[DATA TO USE]:

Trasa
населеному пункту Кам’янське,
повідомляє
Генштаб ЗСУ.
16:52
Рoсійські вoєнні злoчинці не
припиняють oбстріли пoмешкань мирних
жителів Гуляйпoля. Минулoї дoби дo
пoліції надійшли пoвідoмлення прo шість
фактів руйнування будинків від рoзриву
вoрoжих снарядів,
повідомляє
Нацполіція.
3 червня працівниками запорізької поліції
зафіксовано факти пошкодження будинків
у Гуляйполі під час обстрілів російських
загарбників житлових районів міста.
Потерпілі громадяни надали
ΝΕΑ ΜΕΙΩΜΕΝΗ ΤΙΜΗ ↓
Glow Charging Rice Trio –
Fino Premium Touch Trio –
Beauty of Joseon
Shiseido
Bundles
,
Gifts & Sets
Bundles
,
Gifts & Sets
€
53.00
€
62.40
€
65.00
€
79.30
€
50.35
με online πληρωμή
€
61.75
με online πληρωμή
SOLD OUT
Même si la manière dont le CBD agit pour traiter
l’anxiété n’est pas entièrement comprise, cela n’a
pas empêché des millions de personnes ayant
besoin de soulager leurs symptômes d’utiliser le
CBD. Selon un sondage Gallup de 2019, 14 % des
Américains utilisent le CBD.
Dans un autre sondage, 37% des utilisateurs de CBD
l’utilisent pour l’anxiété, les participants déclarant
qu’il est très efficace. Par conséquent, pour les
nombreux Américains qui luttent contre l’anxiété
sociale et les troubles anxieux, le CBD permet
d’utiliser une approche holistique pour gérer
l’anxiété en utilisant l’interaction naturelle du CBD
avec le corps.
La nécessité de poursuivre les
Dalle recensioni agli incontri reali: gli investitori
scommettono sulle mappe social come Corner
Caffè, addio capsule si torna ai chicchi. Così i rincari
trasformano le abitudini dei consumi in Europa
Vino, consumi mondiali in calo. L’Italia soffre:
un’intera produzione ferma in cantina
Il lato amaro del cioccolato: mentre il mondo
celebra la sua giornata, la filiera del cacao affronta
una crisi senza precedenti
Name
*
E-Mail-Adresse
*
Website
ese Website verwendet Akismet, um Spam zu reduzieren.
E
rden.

[DIRECTIONS]: Copy out the lines of the items word for word, starting at the first line of the items and ending at the line that contains "nombreux Américains qui".

[YOUR RESPONSE]:
Trasa
населеному пункту Кам’янське,
повідомляє
Генштаб ЗСУ.
16:52
Рoсійські вoєнні злoчинці не
припиняють oбстріли пoмешкань мирних
жителів Гуляйпoля. Минулoї дoби дo
пoліції надійшли пoвідoмлення прo шість
фактів руйнування будинків від рoзриву
вoрoжих снарядів,
повідомляє
Нацполіція.
3 червня працівниками запорізької поліції
зафіксовано факти пошкодження будинків
у Гуляйполі під час обстрілів російських
загарбників житлових районів міста.
Потерпілі громадяни надали
ΝΕΑ ΜΕΙΩΜΕΝΗ ΤΙΜΗ ↓
Glow Charging Rice Trio –
Fino Premium Touch Trio –
Beauty of Joseon
Shiseido
Bundles
,
Gifts & Sets
Bundles
,
Gifts & Sets
€
53.00
€
62.40
€
65.00
€
79.30
€
50.35
με online πληρωμή
€
61.75
με online πληρωμή
SOLD OUT
Même si la manière dont le CBD agit pour traiter
l’anxiété n’est pas entièrement comprise, cela n’a
pas empêché des millions de personnes ayant
besoin de soulager leurs symptômes d’utiliser le
CBD. Selon un sondage Gallup de 2019, 14 % des
Américains utilisent le CBD.
Dans un autre sondage, 37% des utilisateurs de CBD
l’utilisent pour l’anxiété, les participants déclarant
qu’il est très efficace. Par conséquent, pour les
nombreux Américains qui luttent contre l’anxiété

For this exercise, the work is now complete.